I don't mean "poorly written reviews." We certainly don't need more of those. And I don't mean poorly thought out reviews that fail to understand and acknowledge what is being attempted. And I definitely don't mean "mean spirited reviews."

But what I do mean is this - we need theatre critics to be more, well, critical, in the fullest sense of the word. 

Look, everyone likes it when people say nice things about them. Lord knows I do. And there is no shortage of local theatre deserving fulsome praise. But there are some reviewers or outlets that seem to feel their proper mission is to promote local theatre, and they can best do this by writing glowing reviews of any and all theatrical endeavors in the theory that just getting people out to the theatre is the most important thing they can accomplish. And I get that. And that's very nice. But ultimately, it's not helpful. In fact, in my humble opinion, this behavior actually hurts local theatre. 

Giving positive, even glowing, reviews to productions that are mediocre, or even quite bad, that is not helping anyone. If someone reads that review, and thinks "this production is worth my time" and then they decide to spend the extra money to experience theatre, and get a babysitter, and all the rest, and they actually get out and see a show, well you have succeeded in the short term by "promoting theatre" - but if they don't actually enjoy themselves, you have hurt theatre in the long run. If the show is disappointing, they are likely to think "I guess this must be good for local theatre. Next time let's watch a movie." And boom, you have lost someone to the theatre market. 

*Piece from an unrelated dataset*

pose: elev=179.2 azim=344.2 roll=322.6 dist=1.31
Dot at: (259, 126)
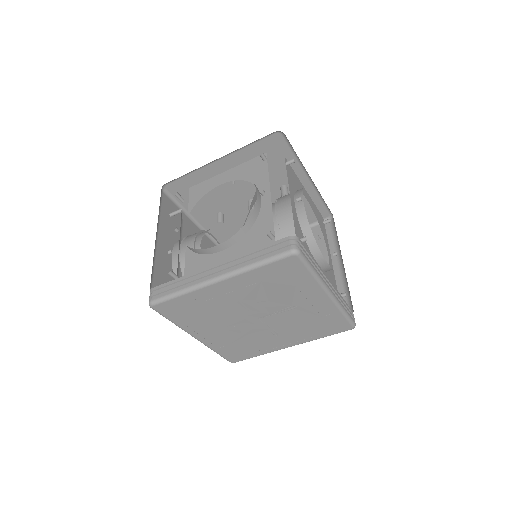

There is so much you can do with your time. Movies, great TV, video games - lots of which you can enjoy from the comfort of your home for much less money than seeing a play. Actually getting someone up and out to see a show is an achievement. And it is absolutely the responsibility of a production (the company, the artists, etc) to produce something funny, touching, thought provoking, true ...  worth the time of their audience. But it is absolutely the job of critics to participate in this process by helping theatre companies get better.  And that includes being truthful about when they fail. 

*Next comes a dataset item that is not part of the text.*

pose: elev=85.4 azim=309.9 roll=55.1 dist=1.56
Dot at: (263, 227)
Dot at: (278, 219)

I am not advocating that people be needlessly critical or thoughtlessly cruel. To that end, I think a few points are worth noting:

1) Student productions - Productions put on by educational instutions can often be quite good. Particularly the production elements, costumes, etc... can frequently be superior to most local offerings (nice to have a budget and room for a scene shop). And some of this work does deserve recognition beyond the University press. However - reviewers should keep in mind that these productions are frequently part of an educational process for the students. A student might be cast in a role they are not ready for, or for which they are not the best fit, because their educator wants to push them, or perhaps to give them the opportunity to play a character that they may not get to play outside of an educational setting. Also, these are young artists in the process of learning. Any criticism of these shows should be measured mindful of these facts. Again, this doesn't mean "don't be critical" but it does mean be thoughtful, gentle, and encouraging.

2) Reviewing "to the level" of the production. OK, let's be honest, there are some "Community Theatre" productions that have casts and production values equal to or superior to any in the area (again... a budget for costumes? Wow). There are also some productions that are really about building communities and letting voices be heard. About giving people the opportunity to express themselves and have a positive experience with theatre. It is 100% OK to take these things into consideration when reviewing a piece. I'm not saying crap on someone's first time on stage because they were green. Don't measure the set of a community theatre production on the same scale you do a production at Playmakers. That said, you have an obligation to the community and to your readers to be upfront about what you are doing. Hopefully not in a condescending way. Just in a way that is honest and acknowledges the limitations of the production and the company.

Overall though - if a play is bad, PLEASE, say it is bad. I have seen too many average or even actively poor shows praised with words I would reserve for maybe 2 productions in a year. And as a practitioner - let me say that I will be more than willing to accept my share of bad reviews. I don't mind if you don't like what I do (I will likely disagree, but that's fine). When reviewers feel it is their duty to praise rather than criticize, we all lose. Critics are critical to growing the quality, not just the quantity, of local theatre. Challenge the productions that fall short. Encourage companies to improve when they need to. Demand excellence and help your readers find it.

And helping your readers find excellent theatre means not just writing good things about good shows, but also writing bad things about bad ones. 

1 comment:

  1. Good points and mmostly agree- wondering who the reviewers/critics are you reference- the volunteers for XYZ Web site or ABC blog?

    -What makes a reviewer a reviewer?
    -Who decides?
    -In what is inevitably somewhat biased, how can he or she (said reviewer/critic) avoid blatant conflicts of interest, particularly in small/medium-sized markets?